Premier planning institute CEPT University has announced one of the first academic courses in ‘smart cities in India’, for the post-graduated students of architecture, planning, technology and management.

The announcement comes as Urban Development Minister Venkaiah Naidu on Wednesday said that the government is working on the concept of ‘smart city’ and the contours of implementing the project for developing100 such cities.

Under the mentorship of senior faculty Sejal Patel and Saswat Bandyopadhyay from the Faculty of Planning at CEPT; the course will entail visiting faculty inputs from UK and Europeon Union, by Ian Mell of University of Liverpool, UK and Francesca Soratrio and Andrew of University Cardiff, UK.
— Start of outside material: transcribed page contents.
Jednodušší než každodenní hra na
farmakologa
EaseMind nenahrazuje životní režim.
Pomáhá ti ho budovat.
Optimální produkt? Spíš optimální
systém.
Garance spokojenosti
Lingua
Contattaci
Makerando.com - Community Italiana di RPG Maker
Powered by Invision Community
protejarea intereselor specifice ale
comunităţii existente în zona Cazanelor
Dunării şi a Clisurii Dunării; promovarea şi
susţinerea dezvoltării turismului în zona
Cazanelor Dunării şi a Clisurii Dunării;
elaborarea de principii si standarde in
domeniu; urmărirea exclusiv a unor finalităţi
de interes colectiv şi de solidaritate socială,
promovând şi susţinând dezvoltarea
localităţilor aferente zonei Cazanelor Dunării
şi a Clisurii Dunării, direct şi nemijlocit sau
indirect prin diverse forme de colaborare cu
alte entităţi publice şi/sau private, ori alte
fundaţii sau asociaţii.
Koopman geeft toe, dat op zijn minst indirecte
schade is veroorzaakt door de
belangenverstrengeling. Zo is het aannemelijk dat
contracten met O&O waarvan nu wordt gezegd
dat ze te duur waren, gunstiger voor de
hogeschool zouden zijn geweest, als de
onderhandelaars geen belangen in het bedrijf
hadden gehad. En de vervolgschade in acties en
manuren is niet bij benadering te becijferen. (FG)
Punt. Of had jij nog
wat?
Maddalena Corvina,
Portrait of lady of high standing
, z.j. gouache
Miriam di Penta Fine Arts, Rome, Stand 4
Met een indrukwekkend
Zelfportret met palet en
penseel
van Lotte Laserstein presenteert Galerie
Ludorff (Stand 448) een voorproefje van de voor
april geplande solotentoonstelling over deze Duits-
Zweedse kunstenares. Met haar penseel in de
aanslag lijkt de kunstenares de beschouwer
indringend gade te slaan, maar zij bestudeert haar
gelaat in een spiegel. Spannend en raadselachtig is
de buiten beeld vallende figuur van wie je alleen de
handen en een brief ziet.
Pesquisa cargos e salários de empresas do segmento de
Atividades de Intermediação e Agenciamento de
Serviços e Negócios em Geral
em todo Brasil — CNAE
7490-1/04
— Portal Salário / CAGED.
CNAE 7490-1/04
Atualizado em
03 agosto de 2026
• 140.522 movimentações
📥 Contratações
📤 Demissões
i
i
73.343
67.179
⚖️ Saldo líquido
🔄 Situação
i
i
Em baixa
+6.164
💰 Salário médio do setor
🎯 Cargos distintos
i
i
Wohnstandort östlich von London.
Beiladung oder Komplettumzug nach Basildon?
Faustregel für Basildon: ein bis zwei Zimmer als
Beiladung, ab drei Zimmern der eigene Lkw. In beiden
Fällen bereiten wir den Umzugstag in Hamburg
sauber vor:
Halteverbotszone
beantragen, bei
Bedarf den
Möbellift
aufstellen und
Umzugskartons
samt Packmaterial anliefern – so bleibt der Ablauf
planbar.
“In view of recent government announcement of ‘100 smart cities’ and USD 1.2 Billion (Rs 7600 crores), there is an excitement across the states and cities. However, the general understanding of ‘what is a smart city’ is not much known, nor there exists any trained manpower or expertise who could make a road map. This elective course is positioned in this context and attempts to expose the course participants with the global and regional discourses, policies and practices of Smart Urbanism and Cities across the regions including the issues of inclusiveness, feasibility and sustainability. The course will be delivered through a mix of interactive class room sessions, review of case studies, short talks and movies and participatory exploration,” said Bandyopadhyay.

Among some of the objectives in the course include concepts like ‘Understanding the concepts, discourses and practices of ‘smart cities” across the regions, critical reflections on inclusiveness’, ‘feasibility, sustainability of smart cities in the context of developing economies such as India’ and ‘How to develop parameters, criteria to evaluate and monitor the ‘smart cities” performance’.

Bandyopadhyay added, “We will also deliberate on the issue of integrating ‘urban poor’ in the smart cities which are a segment that are largely ignored. Another area we aim to look at feasibility of greenfield versus brownfield smart cities and whether new infrastructure for smart cities should be built or old cities should be refined, in the course. Since municipal finance is very poor in India, we will also study how local cost can be recovered in this scenario.”

He added that while the course is scheduled to be launched from 25th July, its announcement in the campus saw more than 120 university students apply for it for a batch intake of 40.